You may find that your situation has changed. Perhaps your spouse has cheated on you or maybe you have simply grown apart over the years. Now that you see the end of your marriage looming, you’re likely to revisit the terms in the prenuptial agreement you signed so willingly at a younger age.

Many people are surprised when they realize they gave up important concessions when they signed a prenuptial agreement. That can lead them to asking whether there are situations where they can contest a prenuptial agreement under Florida family law. The good news is that the Florida courts can and do invalidate prenuptial agreements for a broad range of reasons.

Prenuptial agreements must meet strict standards to stand up in court

Prenuptial agreements are theoretically a legally binding agreement between people who intended to marry. Unfortunately, when people insist on including elements in their prenuptial agreement, that makes them less legally binding and enforceable in the event of a divorce. You could very well find that this is the case with your prenuptial agreement.

For example, does your prenuptial agreement specifically protect your spouse but offer no concessions or protections to you? The courts are unlikely to enforce a prenuptial agreement with unconscionable terms. Unconscionable means unethical, and an agreement that only protects one party is likely unethical.

You need legal representation, and it must be a legal contract

Whether or not you had your own independent legal representation could matter, too. After all, a good attorney would not advise you to sign a biased contract that leaves you vulnerable and protects your spouse. If you did not have your own attorney representing you for the contract, that may mean that you didn’t receive adequate counsel and that the contract isn’t binding.
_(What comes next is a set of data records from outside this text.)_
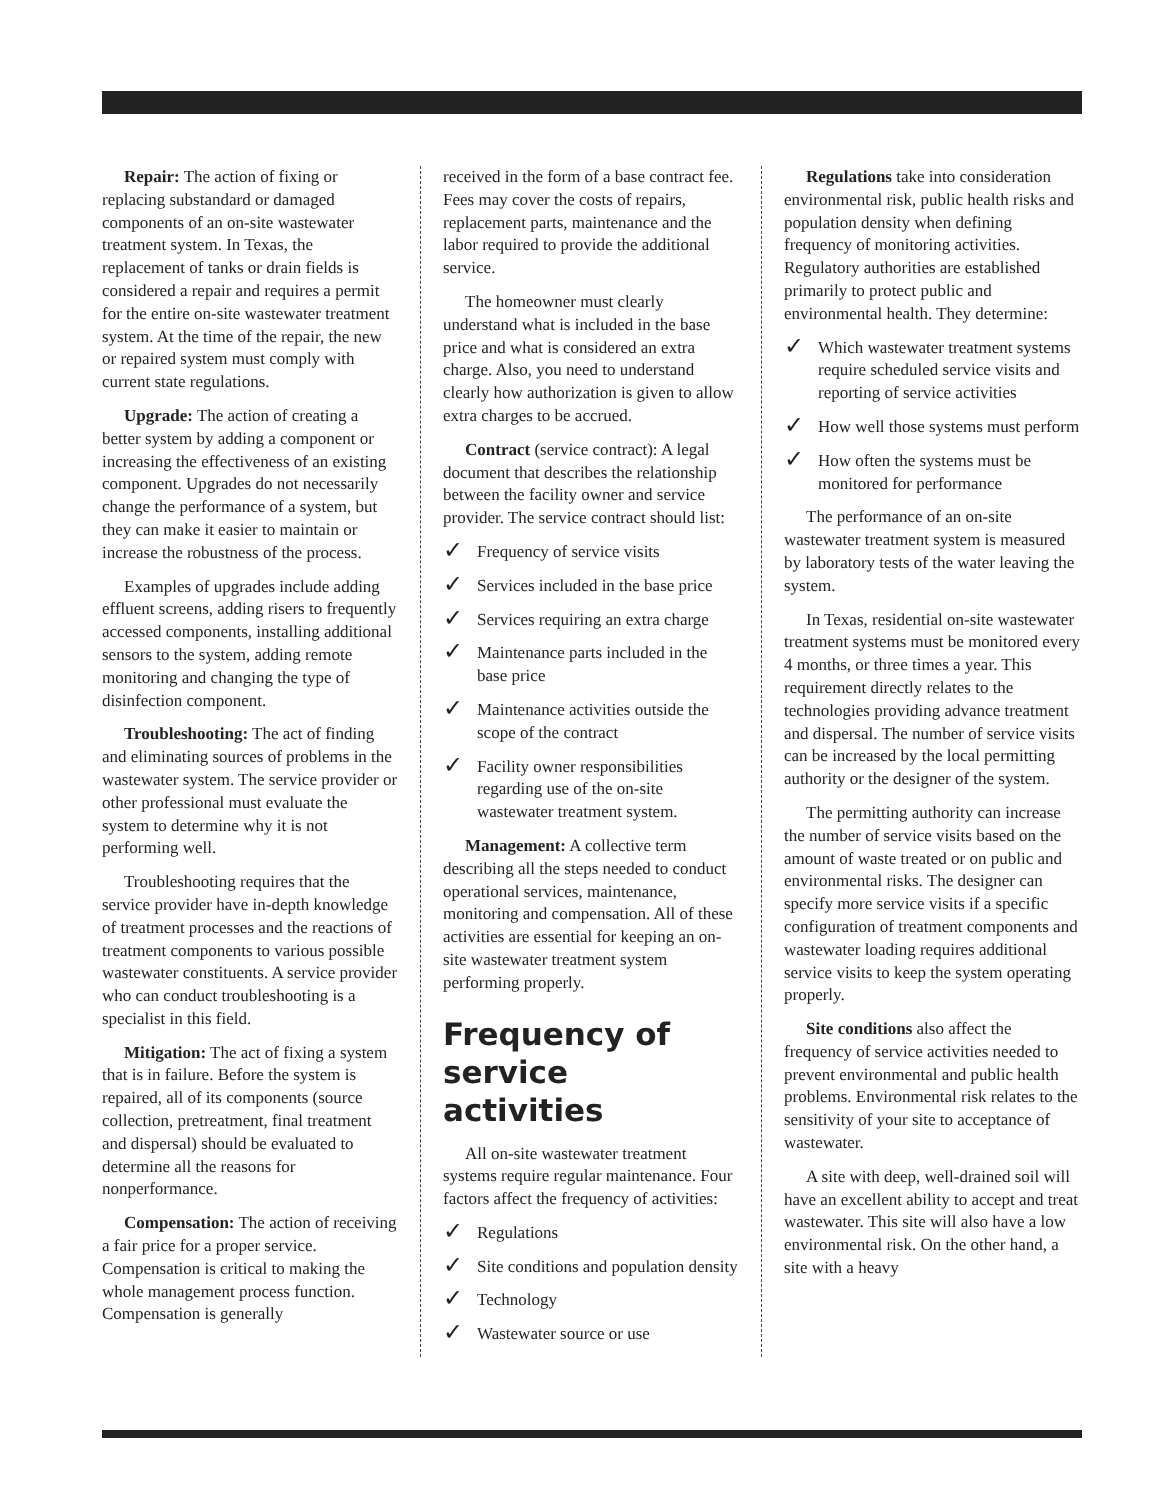Repair: The action of fixing or replacing substandard or damaged components of an on-site wastewater treatment system. In Texas, the replacement of tanks or drain fields is considered a repair and requires a permit for the entire on-site wastewater treatment system. At the time of the repair, the new or repaired system must comply with current state regulations.
Upgrade: The action of creating a better system by adding a component or increasing the effectiveness of an existing component. Upgrades do not necessarily change the performance of a system, but they can make it easier to maintain or increase the robustness of the process.
Examples of upgrades include adding effluent screens, adding risers to frequently accessed components, installing additional sensors to the system, adding remote monitoring and changing the type of disinfection component.
Troubleshooting: The act of finding and eliminating sources of problems in the wastewater system. The service provider or other professional must evaluate the system to determine why it is not performing well.
Troubleshooting requires that the service provider have in-depth knowledge of treatment processes and the reactions of treatment components to various possible wastewater constituents. A service provider who can conduct troubleshooting is a specialist in this field.
Mitigation: The act of fixing a system that is in failure. Before the system is repaired, all of its components (source collection, pretreatment, final treatment and dispersal) should be evaluated to determine all the reasons for nonperformance.
Compensation: The action of receiving a fair price for a proper service. Compensation is critical to making the whole management process function. Compensation is generally
received in the form of a base contract fee. Fees may cover the costs of repairs, replacement parts, maintenance and the labor required to provide the additional service.
The homeowner must clearly understand what is included in the base price and what is considered an extra charge. Also, you need to understand clearly how authorization is given to allow extra charges to be accrued.
Contract (service contract): A legal document that describes the relationship between the facility owner and service provider. The service contract should list:
✓ Frequency of service visits
✓ Services included in the base price
✓ Services requiring an extra charge
✓ Maintenance parts included in the base price
✓ Maintenance activities outside the scope of the contract
✓ Facility owner responsibilities regarding use of the on-site wastewater treatment system.
Management: A collective term describing all the steps needed to conduct operational services, maintenance, monitoring and compensation. All of these activities are essential for keeping an on-site wastewater treatment system performing properly.
Frequency of service activities
All on-site wastewater treatment systems require regular maintenance. Four factors affect the frequency of activities:
✓ Regulations
✓ Site conditions and population density
✓ Technology
✓ Wastewater source or use
Regulations take into consideration environmental risk, public health risks and population density when defining frequency of monitoring activities. Regulatory authorities are established primarily to protect public and environmental health. They determine:
✓ Which wastewater treatment systems require scheduled service visits and reporting of service activities
✓ How well those systems must perform
✓ How often the systems must be monitored for performance
The performance of an on-site wastewater treatment system is measured by laboratory tests of the water leaving the system.
In Texas, residential on-site wastewater treatment systems must be monitored every 4 months, or three times a year. This requirement directly relates to the technologies providing advance treatment and dispersal. The number of service visits can be increased by the local permitting authority or the designer of the system.
The permitting authority can increase the number of service visits based on the amount of waste treated or on public and environmental risks. The designer can specify more service visits if a specific configuration of treatment components and wastewater loading requires additional service visits to keep the system operating properly.
Site conditions also affect the frequency of service activities needed to prevent environmental and public health problems. Environmental risk relates to the sensitivity of your site to acceptance of wastewater.
A site with deep, well-drained soil will have an excellent ability to accept and treat wastewater. This site will also have a low environmental risk. On the other hand, a site with a heavy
It’s also important to determine whether the contract includes illegal conditions or clauses. The courts may sometimes strike just the illegal sections, but often an illegal clause invalidates an entire agreement. There are many clauses that could make the entire prenuptial agreement invalid. A common one is a clause that states one spouse will not have to pay child support for any children from the marriage in the event of a divorce.

Did coercion or duress play a role in your signing?

Sometimes, the circumstances that lead to the signing of a prenuptial agreements are ethically reprehensible. One party might bully or force the other into signing the agreement. In some circumstances, one party to the contract could argue duress played a factor in their signing. Pregnancy or the imminent death of a family member who desperately wants to see the wedding could both be forms of duress that impact someone’s decision-making.

Sitting down with an experienced family law attorney is the best approach for anyone in Florida who needs a divorce but has a questionable prenuptial agreement on record.